– Вы слышите, Нахман, – говорил Даниэль, вытянувшись во весь рост. – Возражать не нужно. Я умоляю вас. Это высоко, как самая маленькая звезда, и это близко, как собственное сердце. Нужно закрыть уста и улыбнуться. Нужно улыбнуться и раскрыть объятия. Нужно раскрыть объятия и заплакать от радости. Вы чувствуете, Нахман? Если нет – положите голову под крыло. Вера придет…
Он говорил уже непонятным языком, но обнаженность его души вызывала сочувствие. Теперь он стоял, склонив голову набок, и нежно улыбался, прищурив глаза.
Наступила тишина, – ив тишине этой происходило высоко человеческое, важное… Работали души, переживая победную радость единения одного с миллионами, и так шло время.

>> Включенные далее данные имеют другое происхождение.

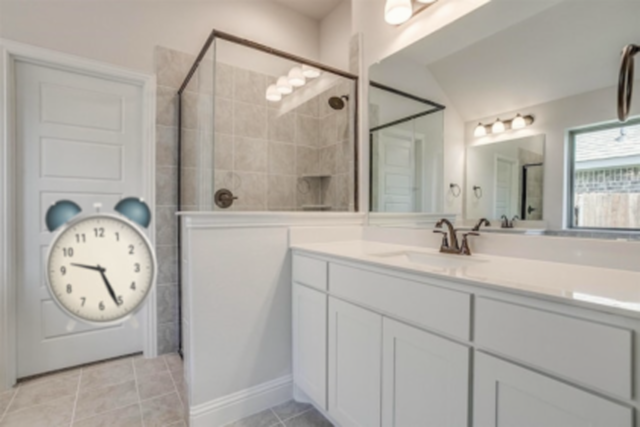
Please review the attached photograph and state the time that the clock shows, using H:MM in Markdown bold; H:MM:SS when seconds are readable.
**9:26**
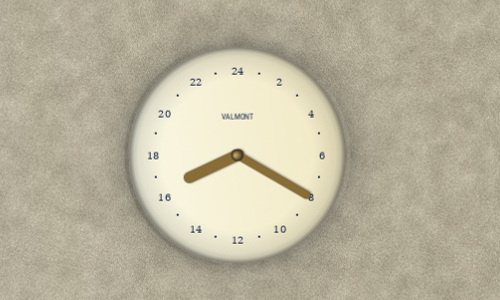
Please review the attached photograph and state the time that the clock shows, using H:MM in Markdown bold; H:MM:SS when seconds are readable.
**16:20**
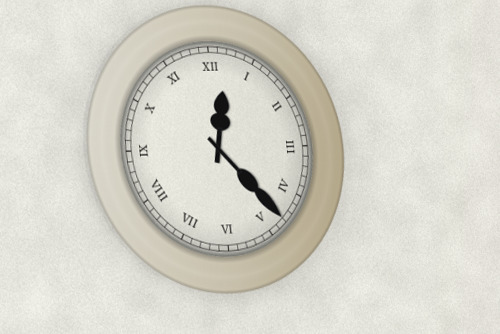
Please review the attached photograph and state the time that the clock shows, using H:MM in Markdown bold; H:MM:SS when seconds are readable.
**12:23**
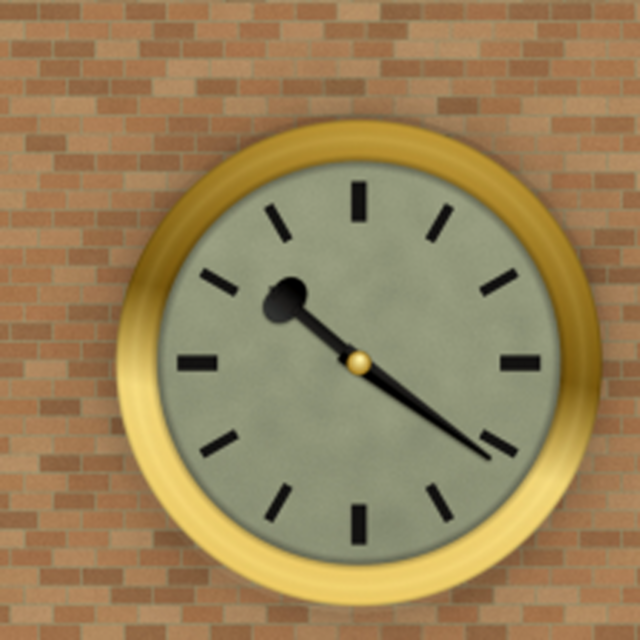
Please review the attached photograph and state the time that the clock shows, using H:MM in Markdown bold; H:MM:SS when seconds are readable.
**10:21**
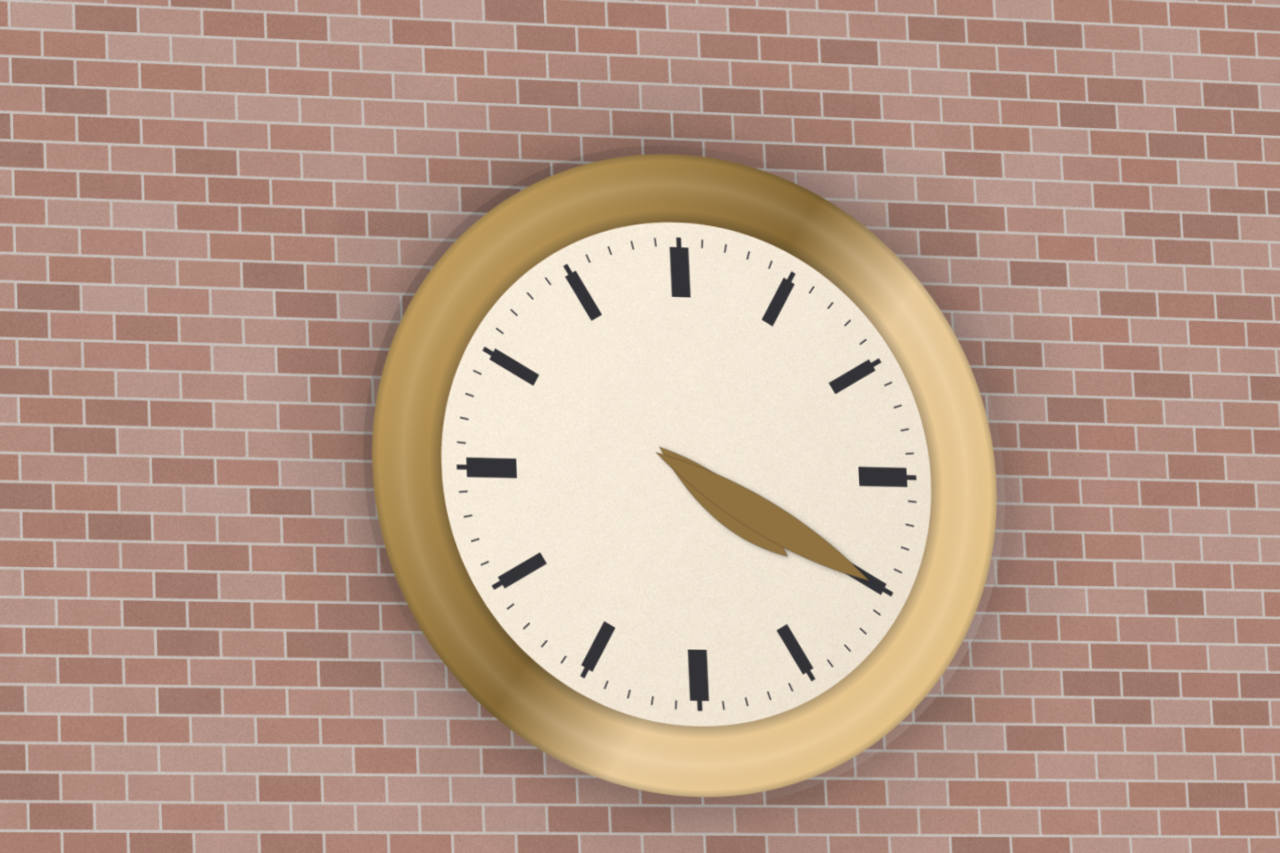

– Ну вот, – вздохнув, произнес Лейзер, – мы и вернулись. Как тяжело каждый раз, когда просыпаешься и все находишь себя здесь!..
Он стал говорить меланхолическим голосом о том, как страдает здесь, на чужбине, и тяжело было слушать эти яркие слова о тоске.
Он не выносил воздуха чужбины, и ему казалось, что он дышит отравой, и болеет…
– Я и сам не знаю, что со мной, – рассказывал он, и все слушали, опустив головы. – Я тоскую. Я как будто давно ушел из дому и хочу туда. Я работаю и говорю себе: родина, – вот что меня держит.
Нахман встал. Словно укор чему-то решенному в его душе казались эти люди, и он не мог больше оставаться с ними.
– Я не чувствую, – произнес он громко. – Я не чувствую, – повторил он в отчаянии. – Я готов заплакать от ваших слов, но все же моя кровь смешалась с землей чужбины… Я хочу счастья, – но здесь.
– Вы не еврей! – резко оборвала его Дина.
– Вы не еврей! – с ненавистью повторил Лейзер.
– Уже поздно, – уныло произнес Нахман вместо ответа. – Вы идете, Мейта?
Он начал искать свою шляпу, а Даниэль, помогая ему, тихо говорил.
– Не огорчайтесь, Нахман. Вы или он, – это все равно. Вы – один сын, он – другой. Не огорчайтесь, прошу вас, – мне это больно.
– Ничего, Даниэль… Я ведь все-таки чувствую себя правым.
Мейта уже ждала его. Нахман простился с каждым отдельно, и оба вышли. Двор был темный, и оттого, что падал дождь и ноги увязали в грязи, Нахман и Мейта подвигались, держась за руки. На улице пахнуло ветром.
Впереди них шли люди, и, казалось, они понурились и от отчаяния не хотели чувствовать ни ветра, ни своей жизни, ни бесцельности того, что их окружало, что их поджидало. И дождь как будто безнадежно звенел над ними.
– Вы молчите? – тихо проговорил Нахман.
Они все не разнимали рук, словно боялись потерять что-то дорогое, важное, которое было так нужно теперь в темноте, в одиночестве…
– Мне трудно рассказать, Нахман, но там я чувствовала так, будто передо мною раскрылось небо!..
Она не хотела выдать всей своей мысли и нахмурилась.
– Я не знала, что я еврейка, – задумчиво выговорила она. – Еврейка, Нахман? Ведь это совсем другое. И нас мучат? Евреев мучат.
И точно лишь теперь поняв смысл этих слов, она с недоумением спросила:
– За что нас мучат, Нахман?
Оба шли, задумавшись над вопросом, и дождь безнадежно звенел им в ответ. Как со сна, они вспоминали рассказы об ужасах гонений, вставали легенды, никому не рассказанные, – годы бедствий, избиений, и, как первый лепет ребенка, у обоих зарождался один вопрос:
– Почему нас бьют, Нахман?
– Почему нас бьют, Мейта?
Они углубились в самое сердце окраины, и от огоньков в квартирках шла такая тоска, будто мертвецов освещали они. И все кругом, – и широкие, потонувшие в грязи улицы, и оголенные деревья, и убогие дома были полны такой тоски, что, казалось, и они, как живые, здесь молча молили, чтобы их убрали куда-нибудь, где лучше…
– Еврейка, – вспоминала Мейта, робко прижимаясь к Нахману. – Какая радость в этом слове! Мы евреи. Вы еврей, Нахман, еврей!..
Она как бы упивалась словом. Она произносила его громко, и понизив голос, и шепотом, и было так, как будто она влюблялась во что-то хорошее и любовалась им.
Ей стыдно было сознаться, но она замирала от счастья при мысли, что евреев мучат. Словно до сих пор от нее требовали жертвы, подвига, она не знала какого, а теперь ей сказали.
Евреев мучат… она будет еврейкой. Ее будут истязать, гнать, – она будет еврейкой.